Ullage is important in shipping bulk liquids like oil. Crude oil is super viscous and is typically heated to facilitate discharge. Heating will increase the volume, so you need to leave a space at the top of each tank so that the crew don't slop oil onto the decks and, worse, into the sea. You want to leave the minimum ullage consonant with safety because a) you want to max the load per voyage b) free surface effects of slopping liquids at sea have a disconcerting habit of sinking ships like the Herald of Free Enterprise. Soundings / gaugings are taken twice a day when bulk carriers are at sea. You need to know asap if there is any change in levels. It could mean loss of cargo with financial and polluter-pays consequences OR it could mean water ingress with days in a life-boat consequences. The language is curious:
- Outage = ullage is the distance between liquid surface and top of tank or an equivalent reference point.

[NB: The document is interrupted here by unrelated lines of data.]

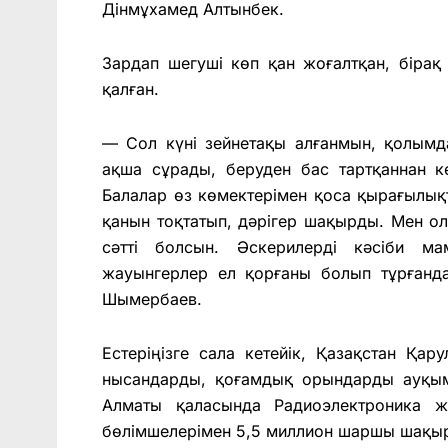
Дінмұхамед Алтынбек.
Зардап шегуші көп қан жоғалтқан, бірақ 
қалған.
— Сол күні зейнетақы алғанмын, қолым
ақша сұрады, беруден бас тартқаннан 
Балалар өз көмектерімен қоса қырағылық
қанын тоқтатып, дәрігер шақырды. Мен ол
сəтті болсын. Əскерилерді кəсіби ма
жауынгерлер ел қорғаны болып тұрғанд
Шымербаев.
Естеріңізге сала кетейік, Қазақстан Қа
нысандарды, қоғамдық орындарды ауқы
Алматы қаласында Радиоэлектроника ж
бөлімшелерімен 5,5 миллион шаршы шақы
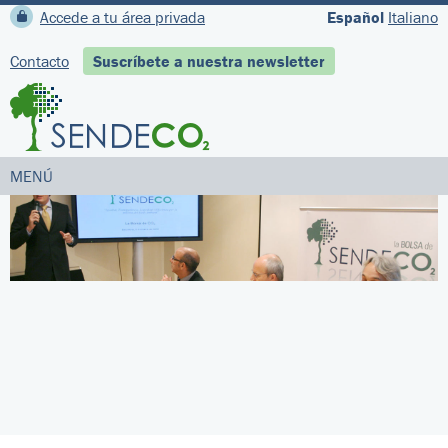
Accede a tu área privada
Español
Italiano
Contacto
Suscríbete a nuestra newsletter
MENÚ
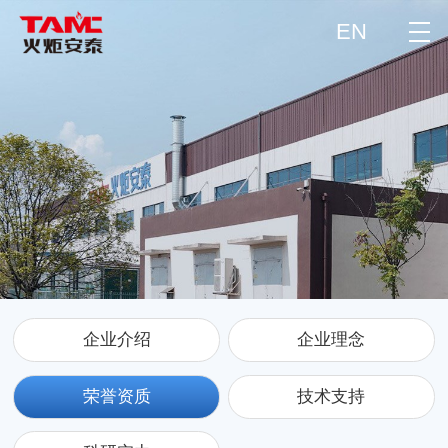
EN
企业介绍
企业理念
荣誉资质
技术支持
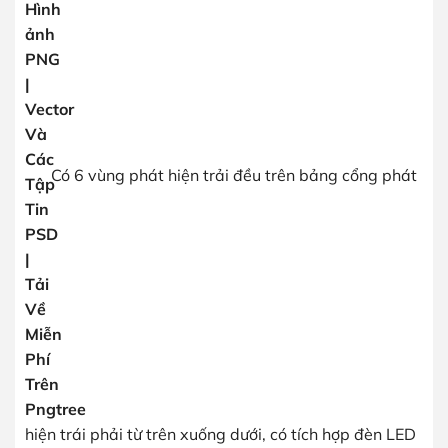
Có 6 vùng phát hiện trải đều trên bảng cổng phát
hiện trái phải từ trên xuống dưới, có tích hợp đèn LED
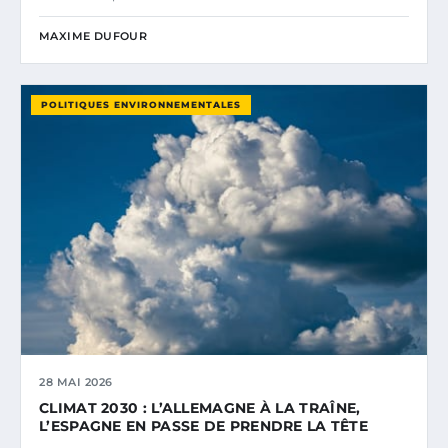
MAXIME DUFOUR
POLITIQUES ENVIRONNEMENTALES
28 MAI 2026
CLIMAT 2030 : L’ALLEMAGNE À LA TRAÎNE,
L’ESPAGNE EN PASSE DE PRENDRE LA TÊTE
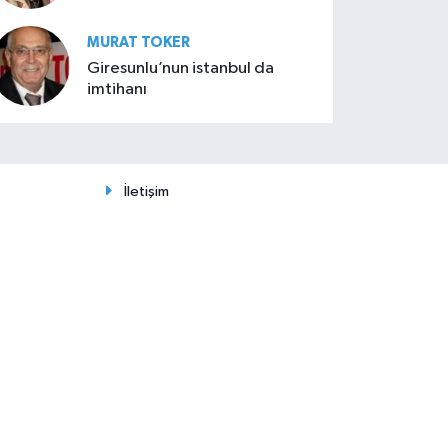
MURAT TOKER
Giresunlu’nun istanbul da
imtihanı
İletişim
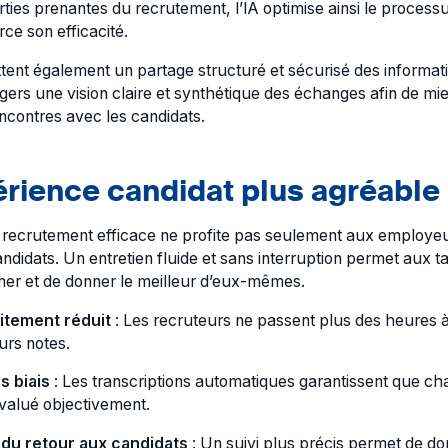
arties prenantes du recrutement, l’IA optimise ainsi le process
rce son efficacité.
tent également un partage structuré et sécurisé des informat
ers une vision claire et synthétique des échanges afin de mi
ncontres avec les candidats.
rience candidat plus agréable
recrutement efficace ne profite pas seulement aux employeu
ndidats. Un entretien fluide et sans interruption permet aux ta
mer et de donner le meilleur d’eux-mêmes.
itement réduit
: Les recruteurs ne passent plus des heures 
urs notes.
s biais
: Les transcriptions automatiques garantissent que c
évalué objectivement.
 du retour aux candidats
: Un suivi plus précis permet de do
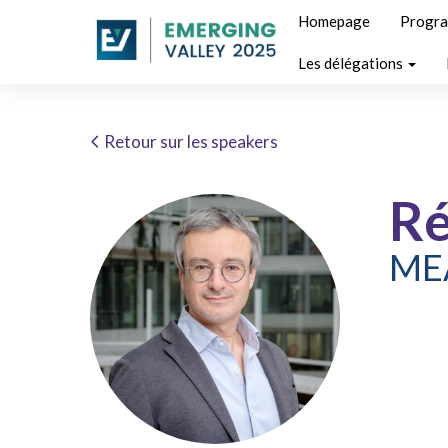
Homepage
Progr
Les délégations
Retour sur les speakers
Ré
MEA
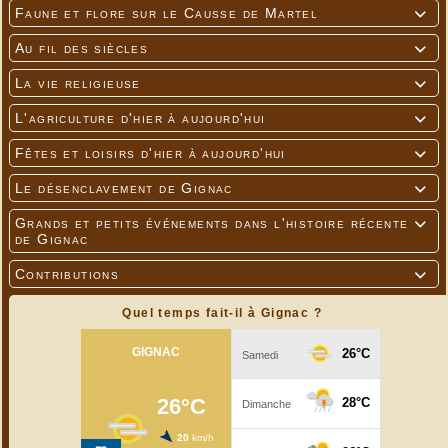
Faune et flore sur le Causse de Martel

Au fil des siècles

La vie religieuse

L'agriculture d'hier à aujourd'hui

Fêtes et loisirs d'hier à aujourd'hui

Le désenclavement de Gignac

Grands et petits événements dans l'histoire récente

de Gignac
Contributions

Quel temps fait-il à Gignac ?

- Innage = sounding = dip is the distance between the bottom of the tank and the liquid surface
- Closed gauging system allows soundings without opening the tank itself - obviously undesirable if the cargo is liquid propane gas LPG or similar.
- List or Heel correction is required unless the ship is perfectly level (ie always).
Related to ullage is the "Angel's Share" in whiskey production; this is the loss of fluid, mainly alcohol, through the fabric of the oaken casks in which whiskey matures for so many years. It can amount to, a non-trivial, 2% by volume each year! Diageo, the megadistiller, apparently wraps their wooden barrels in cling-film to minimise the loss to Angels - and make their products taste sweaty??